# Young love... (don't read if easily offended!)



## Hannibal (Dec 1, 2003)

One night a guy takes his girlfriend home. As they are about to kiss
each other goodnight at the front door, the guy starts feeling a little
horny.

With an air of confidence, he leans with his hand against the wall
and, smiling, he says to her: "Honey, would you give me a blow job??"

Horrified, she replies "Are you mad? My parents will see us!"

"Oh come on! Who's gonna see us at this hour??"

"No, please. Can you imagine if we get caught?"

"Oh come on! There's nobody around, they're all sleeping!"

"No way. It's just too risky!"

"Oh please, please, I love you so much?!"
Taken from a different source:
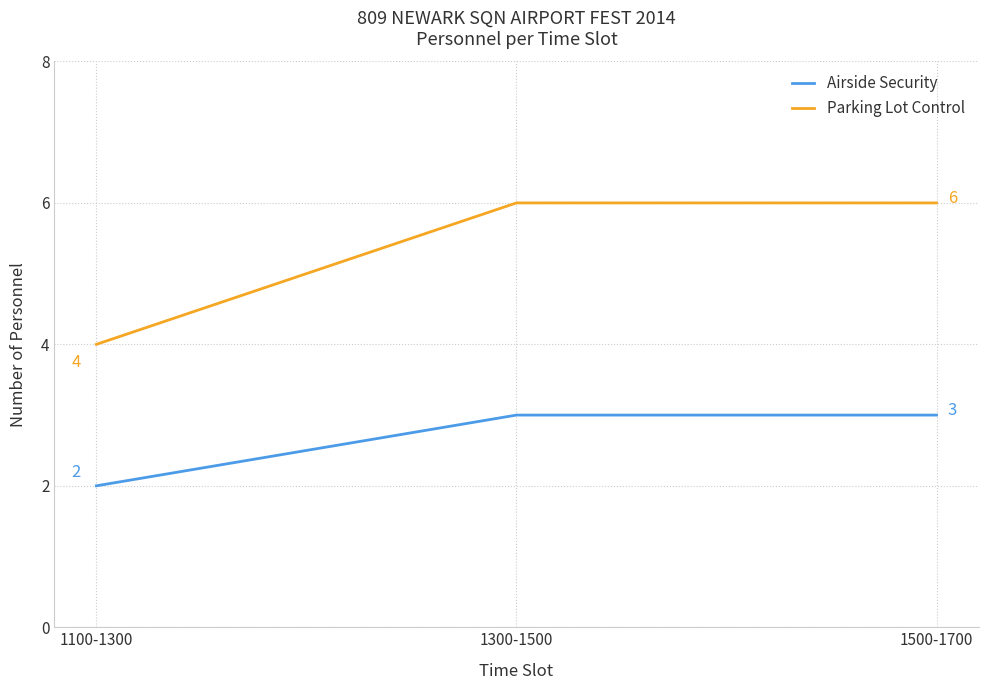

What position from the right is 1500-1700?

1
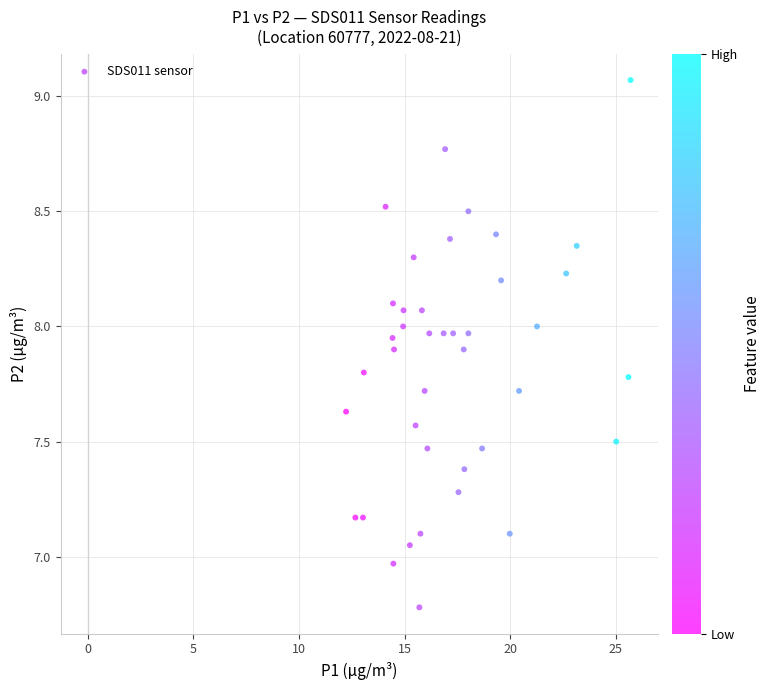

What is the range of X values (max minus min)?

13.5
"No, no, and no. I love you too, but I just can't!"

"Oh yes you can. Please?"

"No, no. I just can't"

"I'm begging you ... "

Out of the blue, the light on the stairs goes on, and the girl's
sister shows up in her pajamas, hair disheveled, and in a sleepy voice she
says "Dad says to go ahead and give him a blow job, or I can do it. Or if
need be, Mom says she can come down herself and do it. But for f*cks sake
tell him to take his hand off the intercom."


----------



## smuTTy (May 3, 2004)

Get all three of 'em on it!! :lol: :lol: :lol: :lol:


----------



## JamKart (Mar 7, 2003)

Beat ya to it :lol:


----------



## SPECSMAN (Oct 11, 2016)

Good one....new to me! :lol:


----------



## j8keith (Jun 26, 2009)

:lol: :lol:


----------



## MarksBlackTT (Nov 29, 2016)

:lol: :lol: :lol:


----------